Germans Say Extremist Incidents in East Are Not a Threat
BONN
THE Germans call them individual cases, and not yet a trend. But this spring, there have been a number of individual cases of violence against foreigners as well as anti-Jewish incidents - especially in eastern Germany:
On May 3, dozens of young east Germans stormed apartments occupied by African workers in the town of Wittenberg. Two Namibians were injured after being driven onto a balcony and then falling four stories. In March, a Mozambican student in Dresden died after he was beaten up and pushed off a streetcar.
On the weekend of April 20, neo-Nazis gathered in several east German cities to ``celebrate'' Adolf Hitler's birthday.
When Poles were able to travel visa-free to Germany on April 8, some of them were met by gangs on the Polish-German border who shouted Nazi slogans and pelted the Poles with rocks. Since then, there have been regular reports in the press of visiting Poles attacked by radical youths.
What is the German reaction? Mixed. Many local people are incensed and appalled. In Dresden, people responded to the Mozambican's death with a memorial service and antifascist demonstration.
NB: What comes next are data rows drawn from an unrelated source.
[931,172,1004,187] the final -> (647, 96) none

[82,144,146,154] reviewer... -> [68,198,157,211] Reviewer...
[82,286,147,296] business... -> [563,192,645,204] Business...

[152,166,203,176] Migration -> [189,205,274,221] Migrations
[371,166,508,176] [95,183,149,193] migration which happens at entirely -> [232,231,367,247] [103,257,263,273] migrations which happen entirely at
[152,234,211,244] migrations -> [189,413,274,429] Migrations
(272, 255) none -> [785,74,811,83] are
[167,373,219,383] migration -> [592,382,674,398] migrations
The Israeli ambassador in Bonn periodically visits the eastern German states on consciousness-raising trips. The state of Brandenburg, which shares most of the German border with Poland, has set up a committee dedicated to the extremists issue. On the other hand many east Germans have little love for the Poles.
The news media, meanwhile, cover the issue fairly closely, though they ``blow it out of proportion,'' a German journalist confides. And the police and authorities do a good job, says Aviv Shir-On of the Israeli Embassy, ``but I can't speak of any great shock among the Germans.''
About 33,000 people belong to extremist, rightest groups in western Germany, but police don't yet have an overview of the east German situation.
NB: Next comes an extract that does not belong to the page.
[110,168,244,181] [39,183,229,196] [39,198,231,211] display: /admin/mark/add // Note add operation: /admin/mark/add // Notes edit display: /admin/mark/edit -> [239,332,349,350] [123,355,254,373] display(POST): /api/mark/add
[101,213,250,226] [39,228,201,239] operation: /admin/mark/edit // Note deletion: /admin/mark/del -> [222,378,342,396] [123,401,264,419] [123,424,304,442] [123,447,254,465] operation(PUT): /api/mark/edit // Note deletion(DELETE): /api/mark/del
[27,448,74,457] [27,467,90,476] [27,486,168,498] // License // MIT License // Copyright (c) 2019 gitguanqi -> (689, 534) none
What they do know, is that the radicals there, while fewer in number, are far more violent than in western Germany. They are often confused, angry teenagers who are not well organized. On the Hitler birthday weekend, police had reckoned with 2,000 to 3,000 radicals. Instead only handfuls rallied in east Germany.
East Germany is fertile soil for neo-Nazism and anti-foreigner sentiment. Despite access to Western television during the communist years, east Germans appear to still live in a time warp. One meets more east Germans than one expects whose thinking is frozen in the 1940s.
In a society of long lines and inferior goods, it was easy to blame the Poles or foreign guest workers for troubles. In relation to the holocaust, East German leaders turned blame aside: It was the Nazis in the west who killed the Jews, not the communists; the communists were victims.
Radicals from the west have recognized the vulnerability in the east and fan the flames there, government officials say. Soaring unemployment and concern over price rises also feed the hate.
There's an assumption in western Germany that this violent radicalism is an east German phenomenon that will die down in a few years when prosperity and enlightened thinking take root.
But an evolution to ``western standards'' may simply mean latent, more sophisticated racism. Since at least 1987, for instance, banned computer games based on the Nazi death camps have been circulating among students in Austria and Germany.